- [ASSIGNED TASK]
Copy out each line of the listing below that contains the word "sonra".

[Opening STORED DATA section]

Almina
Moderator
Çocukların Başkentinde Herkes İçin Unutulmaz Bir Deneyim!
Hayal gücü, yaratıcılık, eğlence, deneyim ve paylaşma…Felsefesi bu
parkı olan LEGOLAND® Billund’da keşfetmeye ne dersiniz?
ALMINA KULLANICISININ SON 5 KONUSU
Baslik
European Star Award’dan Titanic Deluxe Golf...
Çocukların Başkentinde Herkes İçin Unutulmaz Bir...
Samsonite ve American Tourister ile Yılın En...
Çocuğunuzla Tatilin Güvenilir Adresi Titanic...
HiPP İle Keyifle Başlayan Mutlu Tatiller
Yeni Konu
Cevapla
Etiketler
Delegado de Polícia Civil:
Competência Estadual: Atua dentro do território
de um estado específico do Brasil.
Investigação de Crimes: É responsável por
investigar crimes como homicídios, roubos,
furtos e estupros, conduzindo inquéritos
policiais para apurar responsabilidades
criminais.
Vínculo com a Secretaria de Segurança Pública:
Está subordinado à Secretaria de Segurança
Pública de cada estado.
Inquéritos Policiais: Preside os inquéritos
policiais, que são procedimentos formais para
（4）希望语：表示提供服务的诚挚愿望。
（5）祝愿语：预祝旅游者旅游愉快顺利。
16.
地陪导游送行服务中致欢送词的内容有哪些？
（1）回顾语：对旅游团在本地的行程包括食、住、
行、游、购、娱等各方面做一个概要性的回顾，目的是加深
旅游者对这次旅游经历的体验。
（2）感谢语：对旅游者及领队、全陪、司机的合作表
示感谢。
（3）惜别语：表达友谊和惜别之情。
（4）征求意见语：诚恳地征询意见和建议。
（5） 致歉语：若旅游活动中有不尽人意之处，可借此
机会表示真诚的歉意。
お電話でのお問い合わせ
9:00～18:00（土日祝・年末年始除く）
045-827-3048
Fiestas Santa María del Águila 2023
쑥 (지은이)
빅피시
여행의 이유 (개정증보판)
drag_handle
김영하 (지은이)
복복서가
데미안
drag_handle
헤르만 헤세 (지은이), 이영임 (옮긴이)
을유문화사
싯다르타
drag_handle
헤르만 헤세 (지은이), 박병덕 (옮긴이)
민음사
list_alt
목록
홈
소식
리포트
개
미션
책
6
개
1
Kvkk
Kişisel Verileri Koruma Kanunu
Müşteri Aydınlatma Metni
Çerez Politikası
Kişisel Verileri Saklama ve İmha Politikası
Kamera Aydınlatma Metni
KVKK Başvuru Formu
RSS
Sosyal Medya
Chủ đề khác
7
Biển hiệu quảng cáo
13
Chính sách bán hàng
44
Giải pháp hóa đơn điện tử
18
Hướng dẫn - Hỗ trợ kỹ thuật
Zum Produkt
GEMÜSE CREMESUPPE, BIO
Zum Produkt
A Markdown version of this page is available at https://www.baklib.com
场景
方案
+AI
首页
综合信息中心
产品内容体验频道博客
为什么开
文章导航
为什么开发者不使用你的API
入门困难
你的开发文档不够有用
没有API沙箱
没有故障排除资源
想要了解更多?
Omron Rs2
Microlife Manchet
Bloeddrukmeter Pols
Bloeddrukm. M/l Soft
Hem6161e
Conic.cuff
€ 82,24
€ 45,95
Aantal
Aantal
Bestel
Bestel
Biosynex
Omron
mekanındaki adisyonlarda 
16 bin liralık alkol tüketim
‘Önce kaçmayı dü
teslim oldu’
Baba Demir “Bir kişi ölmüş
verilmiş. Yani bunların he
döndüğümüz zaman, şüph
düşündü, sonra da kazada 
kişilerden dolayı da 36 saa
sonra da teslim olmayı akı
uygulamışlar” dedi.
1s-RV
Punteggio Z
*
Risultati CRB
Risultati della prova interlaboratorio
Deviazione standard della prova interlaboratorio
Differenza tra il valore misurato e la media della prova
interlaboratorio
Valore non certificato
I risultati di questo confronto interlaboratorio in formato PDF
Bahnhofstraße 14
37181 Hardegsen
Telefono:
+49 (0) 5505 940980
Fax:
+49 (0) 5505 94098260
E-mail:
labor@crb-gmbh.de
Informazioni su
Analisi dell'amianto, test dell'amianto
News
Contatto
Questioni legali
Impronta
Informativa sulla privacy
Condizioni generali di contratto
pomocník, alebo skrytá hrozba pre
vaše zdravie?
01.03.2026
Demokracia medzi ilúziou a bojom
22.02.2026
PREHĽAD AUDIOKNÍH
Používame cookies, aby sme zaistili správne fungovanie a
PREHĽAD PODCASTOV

[Closing STORED DATA section]

- [TASK RESULT]
düşündü, sonra da kazada 
sonra da teslim olmayı akı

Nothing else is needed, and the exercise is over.